Toll has regularly updated its customers with information about the cyber incident that disrupted business.

“We became of the issue on Friday 31 January and, as soon as it came to light, we moved quickly to disable the relevant systems and initiate a detailed investigation to understand the cause and put in place measures to deal with it,” Toll said.

After locking down affected systems, Toll was forced to rely on “a combination of automated and manual processes” to continue operating.

“We have also increased staffing at our contact centres to assist with customer service,” Toll said.

“Notwithstanding the fact services are being provided largely as normal, some customers are experiencing delays or disruption and we’re working to address these issues as we focus on bringing our regular IT systems back online securely.”

A banner on Toll's website informed its customers of the problems.

The transportation company confirmed that it was infected by a strain of the Mailto ransomware and has shared samples of the malicious software with “law enforcement, the Australian Cyber Security Centre, and cyber security organisations” to help identify and limit the potential of future infections.

The company also said there has “no indication that any personal data has been lost” in the attack but it has not yet explained how the ransomware came to infect its systems.

Toll has no intention of paying the ransom, according to the Australian Financial Review.

AKA Netwalker

So named because it locks affected files into an unusable ‘mailto’ format, the Mailto ransomware has also been known as Netwalker after a related decrypter bearing that name was found by malware researchers.

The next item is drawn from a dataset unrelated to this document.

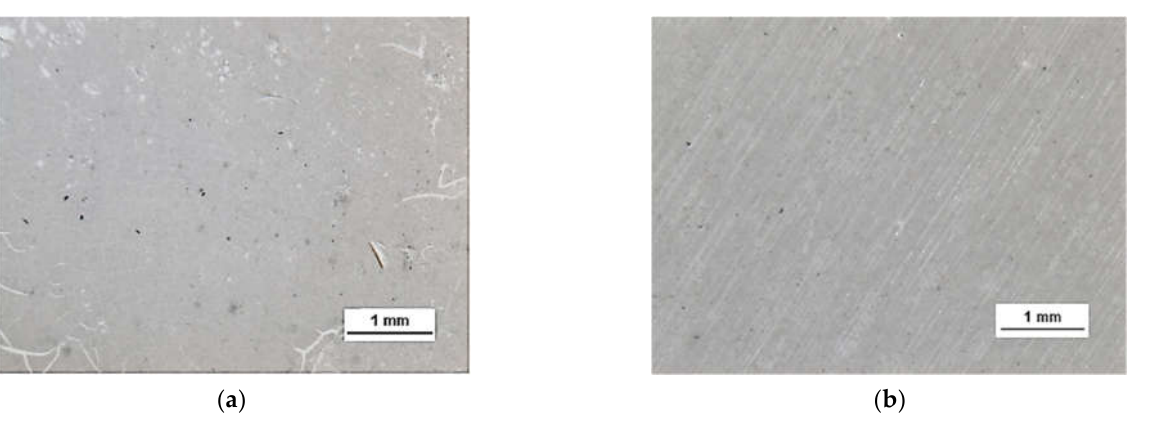
Figure 8. Microscope images of the surface of graphene: ( a ) HSMG ® and ( b ) CVD, transferred to Al 2 O 3 ceramics etched with O 2 plasma using RF PACVD method.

The ransomware is still new, with early sightings of it going back to October last year.

Mailto/Netwalker ransom note. Source: id-ransomware

Self-proclaimed Ethical hacker, Vitali Kremez, told Bleeping Computer that the Mailto/Netwalker ransomware has “one of the more granular and more sophisticated configurations observed”.

It is thus far unknown whether or not files encrypted by Mailto/Netwalker can be decrypted, or how easy that task is.

The attack on Toll is the first known case of Mailto/Netwalker taking on enterprise-level systems.

Although Toll appears to have mitigated the effects on its business operations, ransomware can be absolutely crippling for businesses.

Recently, global currency exchange Travelex was knocked offline by what it initially referred to as a ‘virus’.

A week after first going down, Travelex revealed it had been hit by the Sodinokibi ransomware.

Many of Travelex’s websites are still down more than a month later.